**EXERCISE AIM:** Once you have checked the records that follow, state how many of their lines hold "const", giving the number only.

[Extracted data entries]
------------------------
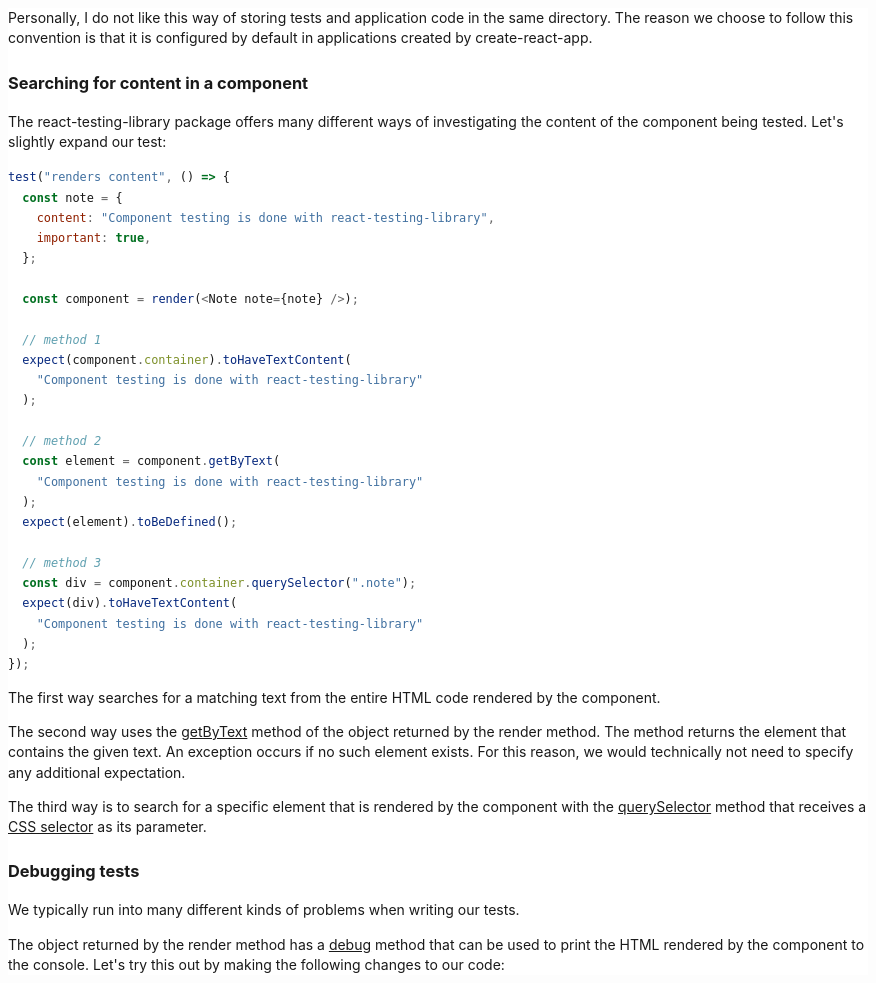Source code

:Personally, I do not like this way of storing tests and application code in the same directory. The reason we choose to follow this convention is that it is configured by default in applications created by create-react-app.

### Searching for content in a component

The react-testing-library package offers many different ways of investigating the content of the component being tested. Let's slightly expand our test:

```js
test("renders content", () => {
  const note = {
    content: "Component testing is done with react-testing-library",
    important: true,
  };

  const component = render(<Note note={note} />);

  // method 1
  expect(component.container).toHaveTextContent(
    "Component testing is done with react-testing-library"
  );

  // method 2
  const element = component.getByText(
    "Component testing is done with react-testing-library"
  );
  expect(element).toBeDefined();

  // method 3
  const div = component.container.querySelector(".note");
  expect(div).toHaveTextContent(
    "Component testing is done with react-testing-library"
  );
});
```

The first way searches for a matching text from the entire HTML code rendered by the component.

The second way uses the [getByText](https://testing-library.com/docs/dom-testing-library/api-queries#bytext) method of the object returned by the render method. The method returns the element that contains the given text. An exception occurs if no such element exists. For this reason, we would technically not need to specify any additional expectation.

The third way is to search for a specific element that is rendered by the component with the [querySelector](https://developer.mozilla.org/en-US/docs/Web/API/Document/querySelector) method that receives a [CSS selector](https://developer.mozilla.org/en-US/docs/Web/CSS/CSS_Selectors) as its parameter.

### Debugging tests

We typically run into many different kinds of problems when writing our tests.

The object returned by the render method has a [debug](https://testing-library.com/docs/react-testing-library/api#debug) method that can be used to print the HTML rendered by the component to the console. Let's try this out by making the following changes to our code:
------------------------
**SOLUTION TO THE PROBLEM:** 4